Copertoni di gomma di auto abbandonati nelle zone limitrofe, ridipinti e trasformati in rastrelliere per biciclette, porta aiuole per le numerose specie vegetali piantate (sempre da loro), ed altalene per bambini. Inoltre, grazie all’utilizzo di materiali di recupero come legno e plastica, hanno realizzato un orto urbano destinato alla produzione di fiori, frutta ed ortaggi. Infine, è stata realizzata un’area cani con recinzione metallica, dotata di portarifiuti e distributori di sacchetti, per i bisogni degli amici a quattro zampe, che sino all’altro giorno erano depositati sul terreno incolto della pineta come un campo di mine abbandonato.
L’inaugurazione è riuscita perfettamente. Tantissimi i bambini che hanno riscoperto il valore di tirare quattro calci ad un pallone in una pineta. Altrettanti i cani di tutte le razze, taglie ed età, che hanno potuto scorrazzare liberi dai loro padroni. Tanta musica, diverse iniziative di intrattenimento, così come tanti i banchetti di varie associazioni cittadine. Immancabili gli ambientalisti, presenti in gran numero: se solo avessero fatto negli ultimi cinque anni azioni simili per tutti i comunicati inutili scritti e le riunioni vuote di contenuti, forse questa città l’avrebbero cambiata loro. E invece restano lì a guardare, quasi inebetiti dal vedere come un gruppo di ragazzi dotati di buona volontà e tanto amore per la propria terra, sia riuscito a realizzare un qualcosa che presenta larghi tratti di “ambientalismo pratico”.

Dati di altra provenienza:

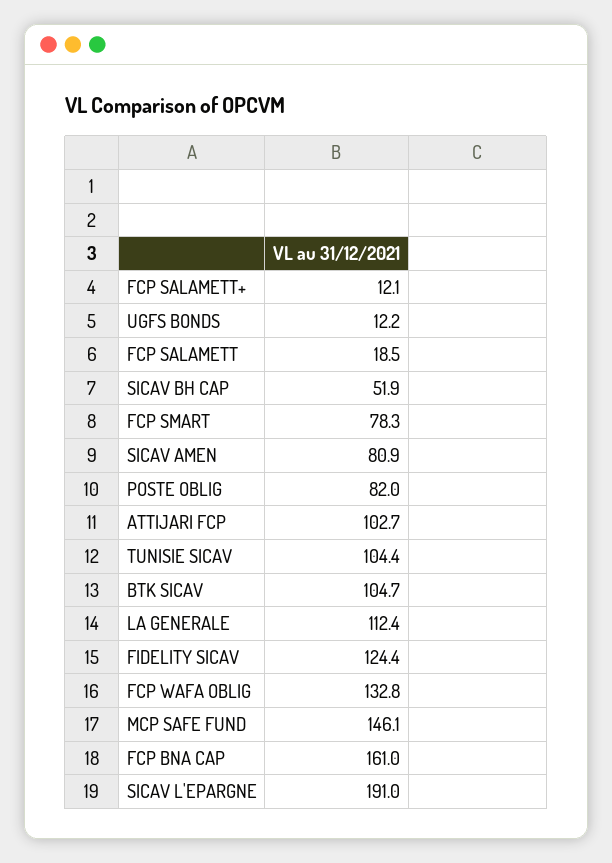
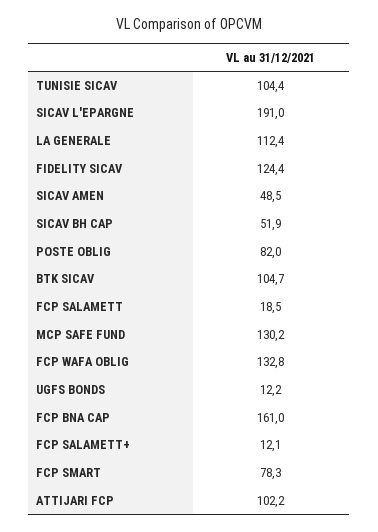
  {
    "FCP SALAMETT+": 12.1,
    "UGFS BONDS": 12.2,
    "FCP SALAMETT": 18.5,
    "SICAV BH CAP": 51.9,
    "FCP SMART": 78.3,
-   "SICAV AMEN": 80.9,
+   "SICAV AMEN": 48.5,
    "POSTE OBLIG": 82,
-   "ATTIJARI FCP": 102.7,
+   "ATTIJARI FCP": 102.2,
    "TUNISIE SICAV": 104.4,
    "BTK SICAV": 104.7,
    "LA GENERALE": 112.4,
    "FIDELITY SICAV": 124.4,
    "FCP WAFA OBLIG": 132.8,
-   "MCP SAFE FUND": 146.1,
+   "MCP SAFE FUND": 130.2,
    "FCP BNA CAP": 161,
    "SICAV L'EPARGNE": 191
  }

Per fortuna, di politici nemmeno l’ombra. Si è visto qualcuno, ma è passato del tutto inosservato perché completamente ignorato dai presenti. Nonostante decenni di inquinamento, di incuria, di veleni, di malattia e morte, di dissesti finanziari e morali, questa città ha ancora tanto da dare. E questi ragazzi hanno tanto da insegnare alla stragrande maggioranza dei loro coetanei e di quella Taranto che, non si sa come, dorme ancora sonni tranquilli. Il famoso filosofo greco Platone, sosteneva che la gestione dello Stato dovesse essere affidata ai filosofi. Taranto, che è una colonia di Sparta ma che del suo florido passato conserva poco e male i resti, sarebbe una città decisamente migliore se amministrata da questi ragazzi. Che non hanno bisogno di applausi, di incoraggiamenti, di pacche sulle spalle o di finti sorrisi.
Semplicemente perché sanno cosa vogliono e se lo andranno a prendere, sempre e comunque. Per una Taranto migliore. Per tutti. Perché come recita un testo scritto dall’autore cileno Luis Sepulveda, “Una perfetta exscusa”, poi trasformato in una canzone, quello che ancora oggi ci serve è avere una “perfetta scusa per sentirci ancora vivi e sapere che il nostro sforzo è necessario; che siamo come il fuoco di una ricca memoria, che siamo come l’acqua di un fiume in piena. Che siamo la promessa di un domani migliore. Una perfetta scusa per vedere come siamo e sapere che è ancora molta la strada da fare, perché i sentieri giusti vanno percorsi insieme. E alla meta arriviamo cantando o non arriva nessuno”. Loro non si fermeranno. Con il loro Claudio sempre nel cuore. Sino all’ultimo respiro.